Right. The idea behind modern atheism is that the universe is a creation of chance. ID breaks that pillar. Technically, you can still be an atheist and believe in ID though.
BTW, we already have a non-supernatural designer for life, Natural Selection.
So, via the designer of natural selection, how did the bacterial flagellum come about?
"The idea behind modern atheism is that the universe is a creation of chance."
Oops. Wrong. That's not the idea at all. It's all very orderly, and follows the natural laws. There's no chance involved in the big things, and what seems like chance in the small things isn't, really.
That cosmic ray that whacked one of the genes of some one-celled creature was just random. What happened after that followed the laws of nature. And so it goes.
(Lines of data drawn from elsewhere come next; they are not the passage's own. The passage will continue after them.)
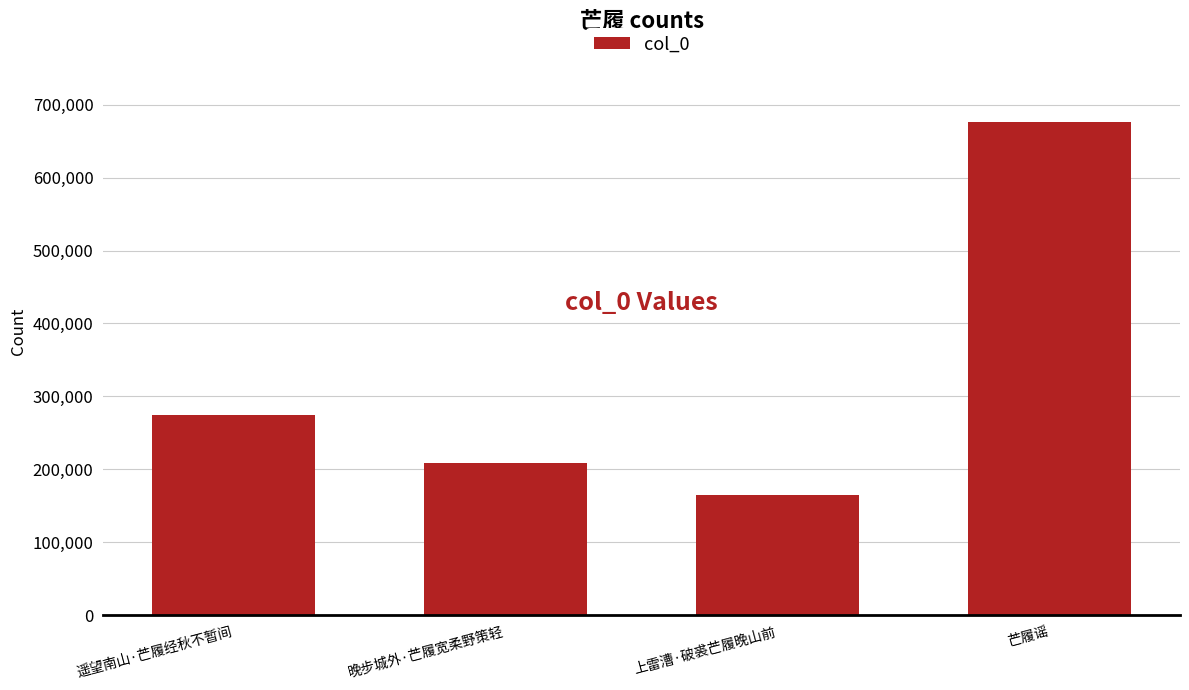

What is the difference between the maximum and minimum values?

511503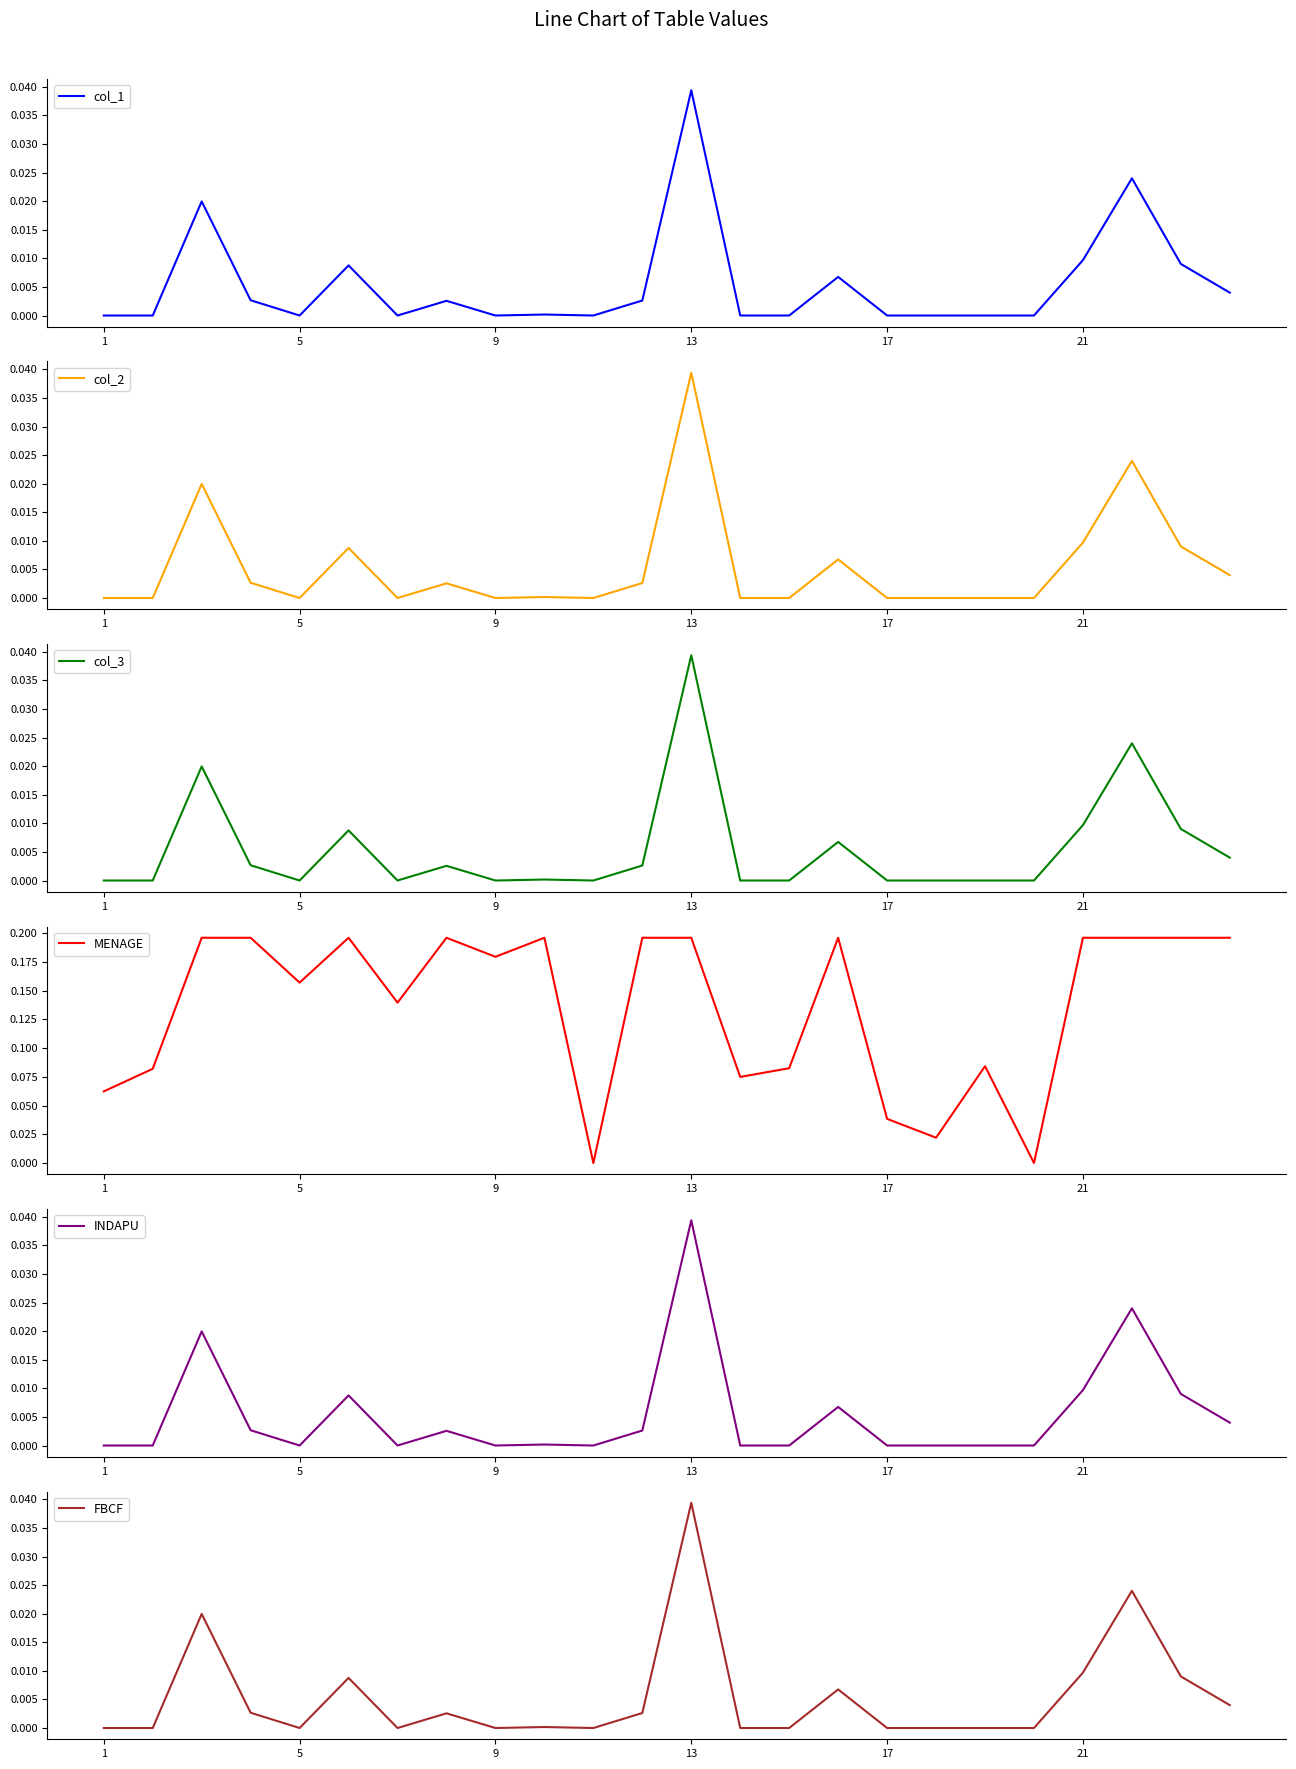

Reading left to right, list all the values displayed in this chart.

col_1: 0.0	0.0	0.0	0.0	0.0	0.0	0.0	0.0	0.0	0.0	0.0	0.0	0.0	0.0	0.0	0.0	0.0	0.0	0.0	0.0	0.0	0.0	0.0	0.0
col_2: 0.0	0.0	0.0	0.0	0.0	0.0	0.0	0.0	0.0	0.0	0.0	0.0	0.0	0.0	0.0	0.0	0.0	0.0	0.0	0.0	0.0	0.0	0.0	0.0
col_3: 0.0	0.0	0.0	0.0	0.0	0.0	0.0	0.0	0.0	0.0	0.0	0.0	0.0	0.0	0.0	0.0	0.0	0.0	0.0	0.0	0.0	0.0	0.0	0.0
MENAGE: 0.1	0.1	0.2	0.2	0.2	0.2	0.1	0.2	0.2	0.2	0.0	0.2	0.2	0.1	0.1	0.2	0.0	0.0	0.1	0.0	0.2	0.2	0.2	0.2
INDAPU: 0.0	0.0	0.0	0.0	0.0	0.0	0.0	0.0	0.0	0.0	0.0	0.0	0.0	0.0	0.0	0.0	0.0	0.0	0.0	0.0	0.0	0.0	0.0	0.0
FBCF: 0.0	0.0	0.0	0.0	0.0	0.0	0.0	0.0	0.0	0.0	0.0	0.0	0.0	0.0	0.0	0.0	0.0	0.0	0.0	0.0	0.0	0.0	0.0	0.0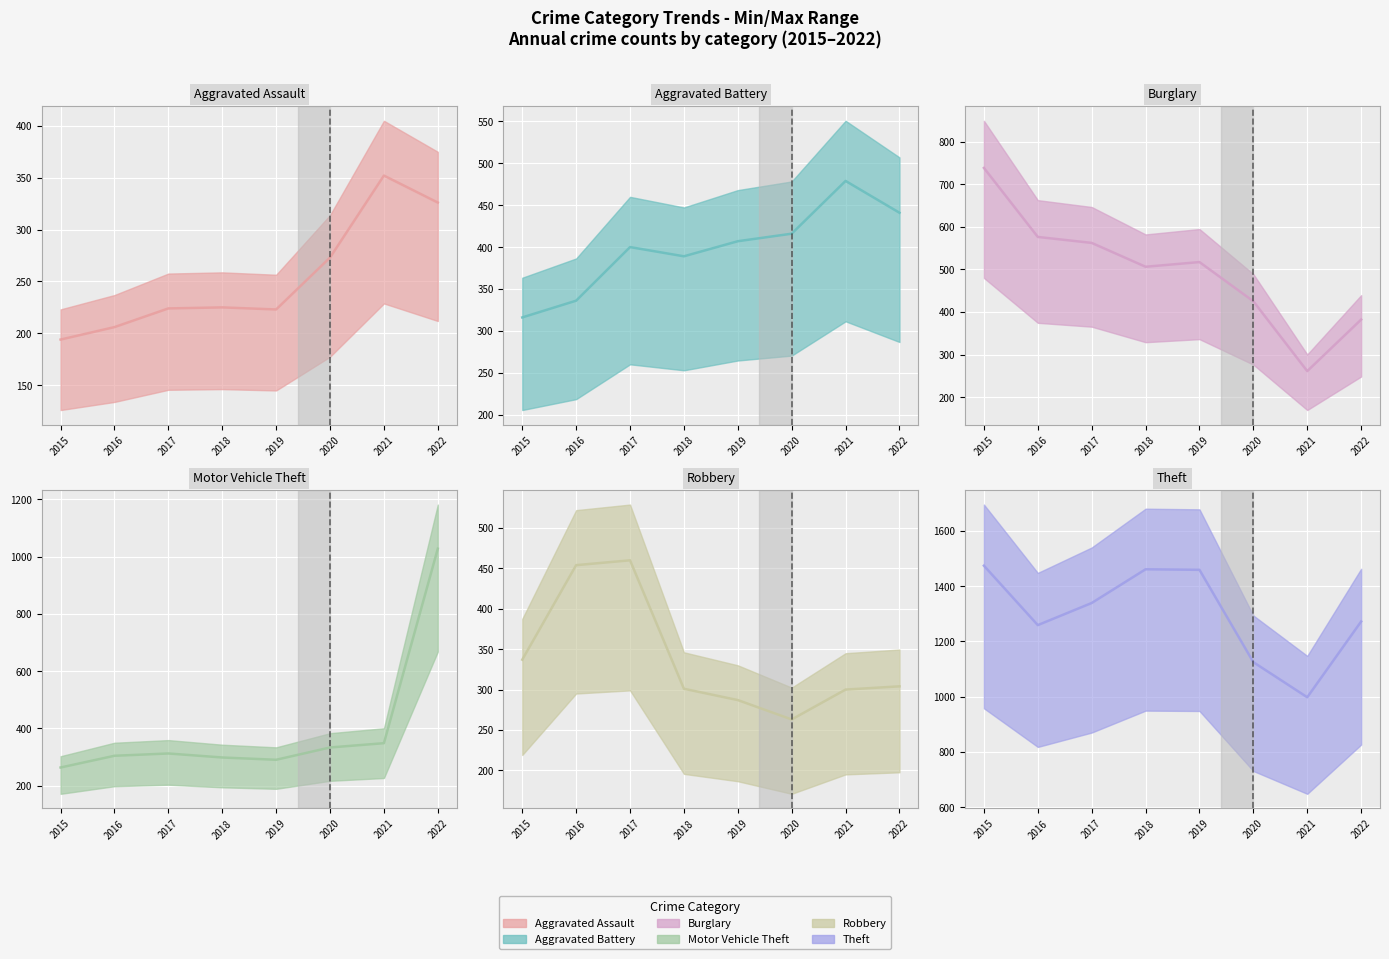

Reading left to right, list all the values displayed in this chart.

Aggravated Assault: 194	206	224	225	223	273	352	326
Aggravated Battery: 316	336	400	389	407	416	479	441
Burglary: 738	576	562	506	517	425	261	382
Motor Vehicle Theft: 263	304	312	298	290	333	348	1028
Robbery: 337	454	460	301	287	263	300	304
Theft: 1474	1259	1339	1461	1459	1125	998	1272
We just don't understand all of it yet.
Abstract: The bacterial flagellum is a complex molecular system with multiple components required for functional motility. Such systems are sometimes proposed as puzzles for evolutionary theory on the assumption that selection would have no function to act on until all components are in place. Previous work (Thornhill and Ussery, 2000, A classification of possible routes of Darwinian evolution. J Theor Biol. 203 (2), 111-116) has outlined the general pathways by which Darwinian mechanisms can produce multi-component systems. However, published attempts to explain flagellar origins suffer from vagueness and are inconsistent with recent discoveries and the constraints imposed by Brownian motion. A new model is proposed based on two major arguments. First, analysis of dispersal at low Reynolds numbers indicates that even very crude motility can be beneficial for large bacteria. Second, homologies between flagellar and nonflagellar proteins suggest ancestral systems with functions other than motility. The model consists of six major stages: export apparatus, secretion system, adhesion system, pilus, undirected motility, and taxis-enabled motility. The selectability of each stage is documented using analogies with present-day systems. Conclusions include: (1) There is a strong possibility, previously unrecognized, of further homologies between the type III export apparatus and F1F0-ATP synthetase. (2) Much of the flagellum’s complexity evolved after crude motility was in place, via internal gene duplications and subfunctionalization. (3) Only one major system-level change of function, and four minor shifts of function, need be invoked to explain the origin of the flagellum; this involves five subsystem-level cooption events. (4) The transition between each stage is bridgeable by the evolution of a single new binding site, coupling two pre-existing subsystems, followed by coevolutionary optimization of components. Therefore, like the eye contemplated by Darwin, careful analysis shows that there are no major obstacles to gradual evolution of the flagellum.